Aubry avait fait le parcours depuis Alésia en empruntant la ligne 4.Il avait été jusqu'au terminus. Il aimait ce petit monde partagé en cinq marchés, une vie hors du temps commun, une vie où les "brocs" se retrouvaient "entre brocs" dans les petits restaurants cachés au détour d'une ruelle. En novembre, il faisait bon s'asseoir près d'un poêle, laisser son esprit dériver et ses yeux fixer un ballon de rouge dépose sur la table par un serveur qui,(même lui), avait l'air d'un "broc". Aubry n'avait rien à acheter mais il avait ressenti le besoin de toucher du bois ancien, de palper du fauteuil Louis XV, d'admirer une lampe Lalique...
Ce qu'il aimait surtout, c'était la taille humaine des petits villages qui constituaient l'ensemble.Sur des pylônes en métal étaient fixés des sortes de lampes de cour qui éclairaient en fin de journée, les allées du Marché Paul Bert, du marché Vernaison, ou du marché Serpette. Quand Aubry passait devant les boutiques, il pouvait presque entendre ce que les meubles avaient à raconter sur leur vie passée, dans un appartement du dix-septième arrondissement ou une maison de l'ouest Parisien. Aubry louvoyait entre les antiquaires,assis dans des fauteuils, prenant à peau-le-corps les premiers rayons du soleil.

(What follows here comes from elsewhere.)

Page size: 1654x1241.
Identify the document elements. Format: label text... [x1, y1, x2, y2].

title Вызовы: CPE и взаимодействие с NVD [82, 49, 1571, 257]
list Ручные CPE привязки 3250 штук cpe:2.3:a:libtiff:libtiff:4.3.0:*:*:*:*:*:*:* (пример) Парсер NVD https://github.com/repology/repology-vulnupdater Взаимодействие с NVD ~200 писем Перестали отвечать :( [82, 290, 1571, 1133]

Devant la boutique de "Dédé-les-petits-chapeaux", Aubry s'immobilisait à chaque fois pour admirer le génie des maîtres verriers,et s'imprégner de cette végétation figée dans le verre que l'on appelait "art nouveau". Il sentait monter en lui l'impérieux besoin de se rapprocher d'un passé qu'il n'avait pas connu.Il n'aurait pas pu l'expliquer, c'était juste comme cela.Quand il avait bien pris sa rasade de casques de poilus,de montres à gousset, de postes de radio des années trente, de tableaux de faux maîtres, de vrais fauteuil Ruhlmann,un sourire sur les lèvres, Aubry retournait au métro,plein de regrets,mais sans savoir pourquoi...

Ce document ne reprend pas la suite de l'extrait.